***** TEXTAUSZUG

Wie Island den Euro rettete und nun im Medien-Sumpf ersoffen ist
Reykjavík: Tatsächlich, wo ist Island in den Medien geblieben? Es ist schlicht weg, abgesoffen, nicht mehr existent. Bezogen auf seine Fläche von etwas mehr als 100.000 Quadratkilometer ist es kein keines Fleckchen Erde Europas. Bezogen auf seine Einwohnerzahl von gut 320.000 eher ein Winzling und nur ein Drittel der zyprischen Einwohnerschar, deren Bedeutungslosigkeit uns gerade in den letzten Tagen eindrucksvoll vor Augen geführt wurde. Jetzt könnte man meinen, die Nichtpräsenz der Insel hätte mit den wenigen Menschen dort zu tun. Dem ist aber nicht so, es geht eher um die generell schlechte Vorbildwirkung die diese Menschen auf die „Resteuropäer“ auszuüben im Stande wären.

**********

• AUFGABENSTELLUNG: Wiederhole den obigen Textauszug über Island vollständig und Wort für Wort.

***** DATENABSCHNITT

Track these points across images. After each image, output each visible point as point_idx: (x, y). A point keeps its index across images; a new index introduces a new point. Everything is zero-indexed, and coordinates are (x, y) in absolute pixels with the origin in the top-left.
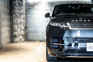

**********

• ANTWORT:
Wie Island den Euro rettete und nun im Medien-Sumpf ersoffen ist
Reykjavík: Tatsächlich, wo ist Island in den Medien geblieben? Es ist schlicht weg, abgesoffen, nicht mehr existent. Bezogen auf seine Fläche von etwas mehr als 100.000 Quadratkilometer ist es kein keines Fleckchen Erde Europas. Bezogen auf seine Einwohnerzahl von gut 320.000 eher ein Winzling und nur ein Drittel der zyprischen Einwohnerschar, deren Bedeutungslosigkeit uns gerade in den letzten Tagen eindrucksvoll vor Augen geführt wurde. Jetzt könnte man meinen, die Nichtpräsenz der Insel hätte mit den wenigen Menschen dort zu tun. Dem ist aber nicht so, es geht eher um die generell schlechte Vorbildwirkung die diese Menschen auf die „Resteuropäer“ auszuüben im Stande wären.